Néanmoins, le pays défend toujours avec ferveur ses activités pétrolières sur la scène internationale. Lors de la COP28 aux Emirats Arabes Unis en décembre dernier, le ministre de l’Energie avait annoncé être contre toute mention de réduction « phase down » et de sortie progressive « phase out » des énergies fossiles. Le pays a réclamé la prise en compte de ses perspectives et inquiétudes en plaidant pour le développement de nouvelles technologies de captage du carbone. Riyad a ainsi défendu tout au long de la COP l’idée que les énergies fossiles constituent une solution de transition et non une entrave vers une économie bas carbone.

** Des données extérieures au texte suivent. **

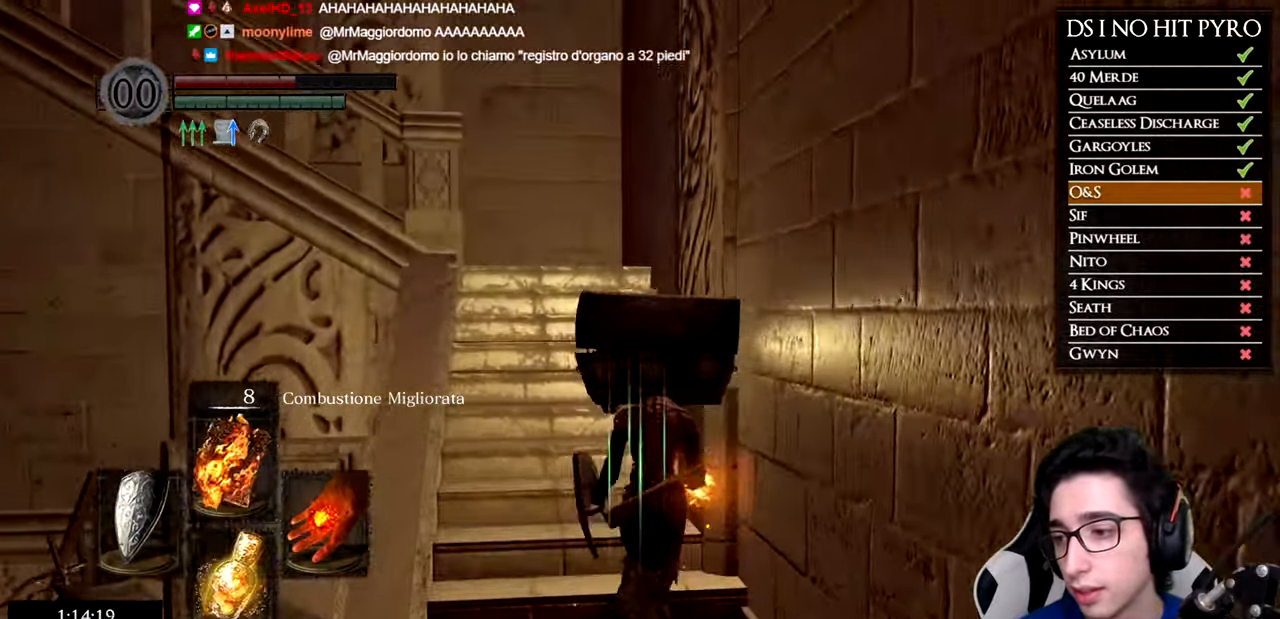
{"buttons": ["B"], "left_stick": "up", "right_stick": "center", "events": []}
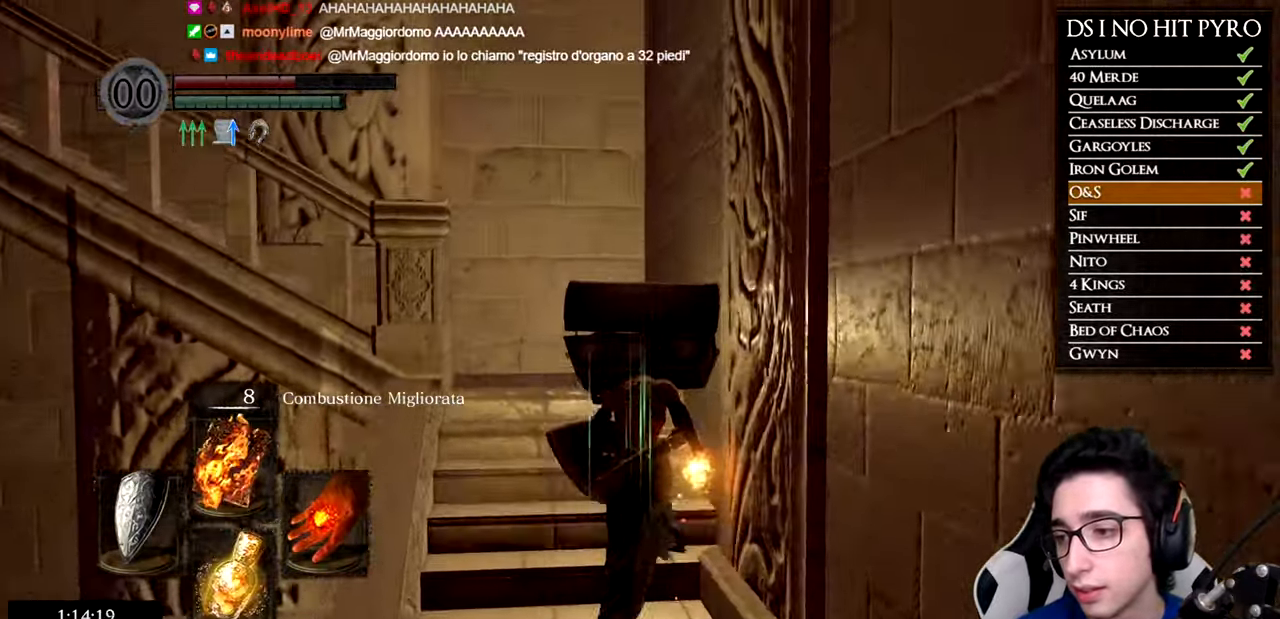
{"buttons": [], "left_stick": "up-left", "right_stick": "center", "events": [[450, "left_stick", "up-left"], [484, "B", "up"]]}
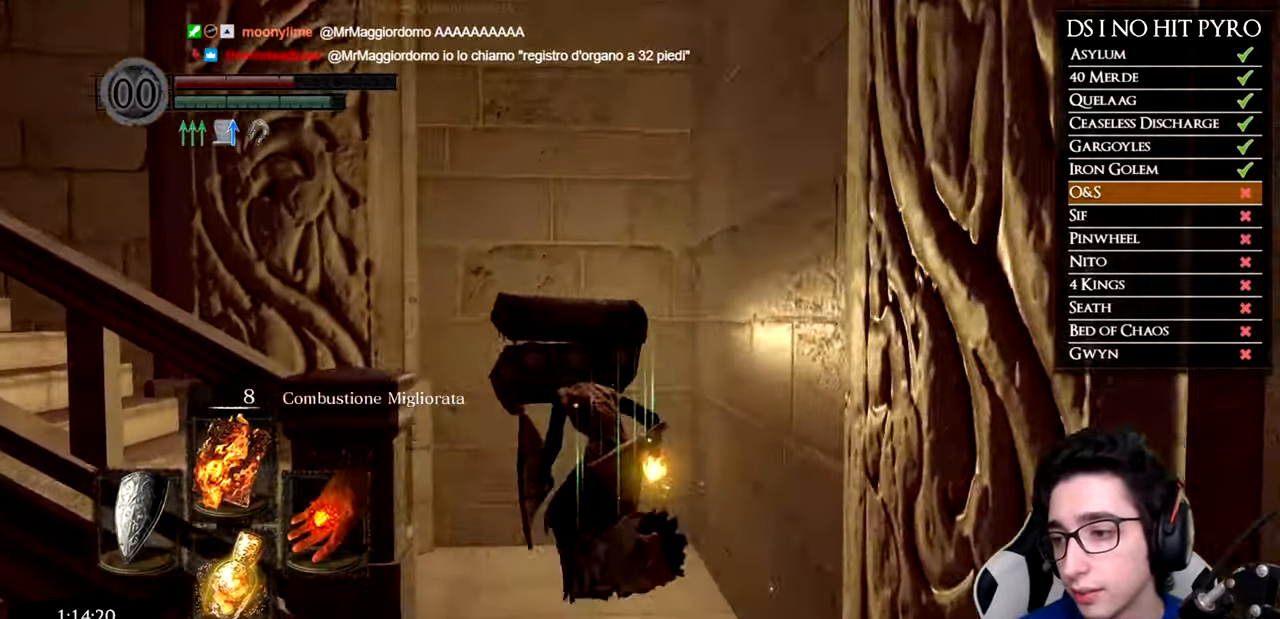
{"buttons": [], "left_stick": "up-left", "right_stick": "left", "events": [[116, "right_stick", "down-left"], [183, "right_stick", "left"]]}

Il est donc primordial pour l’entreprise nationale de ne plus se concentrer uniquement sur les hydrocarbures et développer de nouvelles activités. La priorité pour Aramco est le secteur du numérique, qui fait l’objet d’une branche spéciale : Aramco digital. Cette entité a pour vocation de développer des solutions innovantes pour transformer et décarboner l’industrie pétrolière du pays. Les entreprises françaises sont par ailleurs bien positionnées sur ce segment avec la signature en mai 2024 d’un accord entre Aramco et Pasqal pour déployer le premier ordinateur quantique en Arabie saoudite. Plus récemment, en octobre 2024, Technip Energies, via sa filiale Cybernetix, s’est associé à Aramco dans le domaine de la robotique. Les deux entreprises ont signé un protocole d’accord afin d’explorer les opportunités liées aux solutions robotiques intégrées pour des opérations d’inspection et de maintenance afin de faciliter l’automatisation des sites d’Aramco.